- Animals: fish
- Animal Production: general animal production
- Crop Production: nutrient cycling
- Sustainable Communities: local and regional food systems, new business opportunities
Seaweed production in the United States has gained attention among farmers and scientists alike due to the high nutritional value, bioremediation properties and potential for integrated aquaculture systems with fish, shrimp and shellfish. The northern Gulf of Mexico is an ideal location for seaweed aquaculture to provide oyster farmers with a secondary product and to reduce eutrophication in the surrounding ecosystem. A variety of macroalgae species found in Alabama were evaluated in terms of their suitability for culture. The candidate species include, Ulva fasciata, Grateloupia taiwanensis, Hydropuntia secunda (formally Gracilaria secunda), and Chondria littoralis. Each species was cultured from an algal seed stock and grown on suspended longlines in coastal Alabama waters at two different sites. Seasonal algal growth rates were compared between open water culture sites and sites around oyster cages, for all four tested species. Nutrient composition of the cultured seaweed was analyzed to determine the nutrient removal capacity and nutritional value. The outcome of this work was presented to oyster farmers, chefs, scientists and consumers to investigate the market acceptance and potential for seaweed aquaculture on the Gulf Coast as a standalone farm or integrated system with oysters.
Objective 1. Compare the growth rate of Ulva fasciata, Grateloupia taiwanensis, Hydropuntia secunda, and Chondria littoralis cultured in the vicinity of oyster cages and in the open ocean.
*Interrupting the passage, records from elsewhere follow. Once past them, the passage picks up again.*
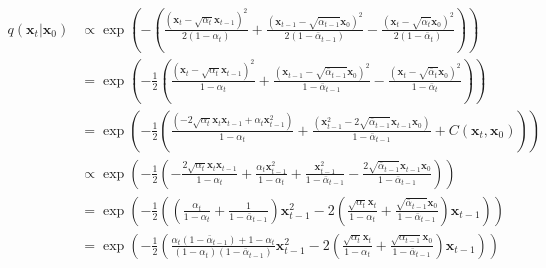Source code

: \begin{align}
    q(\bm{x}_t|\bm{x}_{0}) & \propto \exp \left( -\left(\frac{\left(\bm{x}_{t}-\sqrt{\alpha_{t}} \bm{x}_{t-1}\right)^{2}}{2\left(1-\alpha_{t}\right)}+\frac{\left(\bm{x}_{t-1}-\sqrt{\bar{\alpha}_{t-1}} \bm{x}_{0}\right)^{2}}{2\left(1-\bar{\alpha}_{t-1}\right)}-\frac{\left(\bm{x}_{t}-\sqrt{\bar{\alpha}_{t}} \bm{x}_{0}\right)^{2}}{2\left(1-\bar{\alpha}_{t}\right)}\right) \right)                                                     \\
                           & =\exp \left(-\frac{1}{2}\left(\frac{\left(\bm{x}_{t}-\sqrt{\alpha_{t}} \bm{x}_{t-1}\right)^{2}}{1-\alpha_{t}}+\frac{\left(\bm{x}_{t-1}-\sqrt{\bar{\alpha}_{t-1}} \bm{x}_{0}\right)^{2}}{1-\bar{\alpha}_{t-1}}-\frac{\left(\bm{x}_{t}-\sqrt{\bar{\alpha}_{t}} \bm{x}_{0}\right)^{2}}{1-\bar{\alpha}_{t}}\right)\right)                                                                                             \\
                           & =\exp \left(-\frac{1}{2}\left(\frac{\left(-2 \sqrt{\alpha_{t}} \bm{x}_{t} \bm{x}_{t-1}+\alpha_{t} \bm{x}_{t-1}^{2}\right)}{1-\alpha_{t}}+\frac{\left(\bm{x}_{t-1}^{2}-2 \sqrt{\bar{\alpha}_{t-1}} \bm{x}_{t-1} \bm{x}_{0}\right)}{1-\bar{\alpha}_{t-1}}+C\left(\bm{x}_{t}, \bm{x}_{0}\right)\right)\right)                                                                                                        \\
                           & \propto \exp \left(-\frac{1}{2}\left(-\frac{2 \sqrt{\alpha_{t}} \bm{x}_{t} \bm{x}_{t-1}}{1-\alpha_{t}}+\frac{\alpha_{t} \bm{x}_{t-1}^{2}}{1-\alpha_{t}}+\frac{\bm{x}_{t-1}^{2}}{1-\bar{\alpha}_{t-1}}-\frac{2 \sqrt{\bar{\alpha}_{t-1}} \bm{x}_{t-1} \bm{x}_{0}}{1-\bar{\alpha}_{t-1}}\right)\right)                                                                                                              \\
                           & =\exp \left(-\frac{1}{2}\left(\left(\frac{\alpha_{t}}{1-\alpha_{t}}+\frac{1}{1-\bar{\alpha}_{t-1}}\right) \bm{x}_{t-1}^{2}-2\left(\frac{\sqrt{\alpha_{t}} \bm{x}_{t}}{1-\alpha_{t}}+\frac{\sqrt{\bar{\alpha}_{t-1}} \bm{x}_{0}}{1-\bar{\alpha}_{t-1}}\right) \bm{x}_{t-1}\right)\right)                                                                                                                           \\
                           & =\exp \left(-\frac{1}{2}\left(\frac{\alpha_{t}\left(1-\bar{\alpha}_{t-1}\right)+1-\alpha_{t}}{\left(1-\alpha_{t}\right)\left(1-\bar{\alpha}_{t-1}\right)} \bm{x}_{t-1}^{2}-2\left(\frac{\sqrt{\alpha_{t}} \bm{x}_{t}}{1-\alpha_{t}}+\frac{\sqrt{\alpha_{t-1}} \bm{x}_{0}}{1-\bar{\alpha}_{t-1}}\right) \bm{x}_{t-1}\right)\right)                                                                                 \\

\end{align}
Objective 2. Compare variations in the seasonal growth rate of Ulva fasciata Grateloupia taiwanensis, Hydropuntia secunda, and Chondria littoralis across each season.
Objective 3. Evaluate the nutrient removal efficiency and nutritional value of each species.
Objective 4. Present the results to oyster farmers, chefs, scientists and consumers to assess the market acceptance and potential for seaweed aquaculture on the Gulf Coast.